April has long been a time of reflection and planning for me – years of working in an organisation where performance review, business planning and financial year end were all jumbled together. I don’t have a boss any more to make me do it so indulge me while I naval gaze for a moment. It is as good a time as any to reflect on the year gone by, and set out hopes for the new. .
And what a year we have to reflect on.
My prayers are with those we have lost, and my love to those who bear this bereavement most closely. Many of us have faced significant stress and hardship in this last year, I hope that we find the days to come brighter and easier.
This time last year I had no idea what the future held. I only knew that all my work had been cancelled and I didn’t have any savings. But I had my health and the sun was shining so I tried to count my blessings and hope for the best.
Thankfully I was able to adapt, and gradually make the shift to online training – working with a variety of organisations over the year, qualifying to deliver new courses, learning new skills & platforms, trying to push myself to use some new tools and take up new opportunities. It hasn’t been easy and there were big chunks of time where things were very uncertain (and no doubt there will be more to come) – but to say that I managed to help 485 people learn to understand mental health in a variety of ways over the past year is astounding.
My enormous thanks to MHFA England for the work they have done to set up the online learning platform and adapt courses for online delivery. Also for the variety of opportunities to feed back and communicate with them, and other trainers in a similar position – which has been an enormous improvement on previous years and provided emotional support which has really helped get me through.

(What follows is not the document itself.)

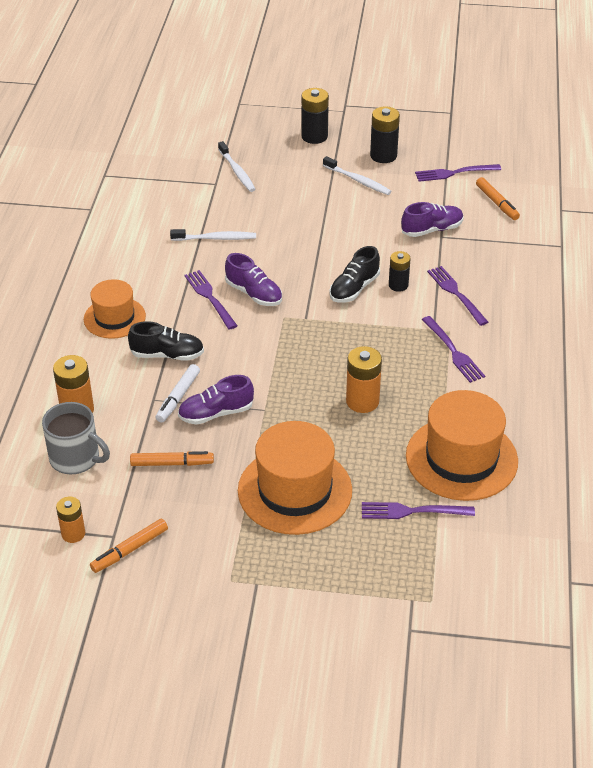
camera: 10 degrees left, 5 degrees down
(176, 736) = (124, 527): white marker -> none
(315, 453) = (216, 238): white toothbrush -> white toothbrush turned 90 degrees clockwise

And I know I’m not alone in thinking that.
I’ve learnt a lot in this unusual year, about my abilities, preferences, priorities. I think many of us have. With my fingers firmly crossed that this current roadmap does lead us back to a safe and open future – I hope we hold on to that learning. Recognise what we are capable of in a crisis. Appreciate what we liked or enjoyed about the last year – and try not to let it go. And of course relish being able to return to those things that we have missed, sooner or later. Not take them for granted again too soon either.
I am nervous about it. My anxiety took a back seat for a good while last year – my introverted, neurodivergent self is quite well suited to lockdown life. But it found ways to re-emerge. I have been lonely, but find some of the wonderful efforts of ongoing community and connection that I have seen to be even more isolating. Seeing others connect when you don’t is saddening. I will continue to be anxious about my health, and others’ – I had health anxiety before the pandemic, 150,000 deaths has done little to assuage that. But all I can do is take precautions. Be careful. Weigh up the risks against the benefits of each action. The early part of 2021 was difficult, I have had some moments where depression has reared its head and with it old urges to respond to my distress in a variety of unhelpful or unhealthy ways. But with the love of my husband I shake it off, mostly.
Anyway. What are my personal positive and negatives? Achievements or regrets. And what do I hope for the year to come.
Online training – love the new course format
Great feedback from delegates
Meeting and getting to know other trainers
Going on the radio
Doing a podcast
Doing some Facebook video/lives
Exploring new online content options
Completing the Science of Happiness course
Learning something new every day (J’apprends le francais avec Duo…)
Making myself paint
Delivering 56 courses, reaching 485 people
Qualifying to deliver 2 new courses
Volunteering with SHOUT to offer support via text to people in crisis (Text SHOUT to 85258)
No lugging heavy suitcases hundreds of miles on trains
Spending more time with my husband and cats
New pen pal
Not seeing family & friends
Cancellation of work with organisations I like working with
Cancellation of open courses due to lack of bookings
No face to face training conversations
Eating too many biscuits
Not getting enough exercise
Forgetting how to interact with others
Worrying about societal divisions
Worrying about splits in my community
Worrying for others who are more at risk than I (health or finance wise)
Too much time on screen – bad for eyes and RSI
Plans for future
Go back to doing more audio / video
Developing new courses / training options
> Wellbeing course
> Mental Health Masterclass for Employers
Return to some face to face training?
Continuing with online training.
Making new connections with clients
Get my garden in hand
Get prints done and set up art sales.
Seeing Parents and Friends!
Visiting the seaside.
Supporting local shops, pubs, restaurants and venues where I can
Pursue Coaching & Mentoring training
What are your take-aways from this year? What are your plans for the future? It may take a while to get there, but that just gives us more time to plan and prepare.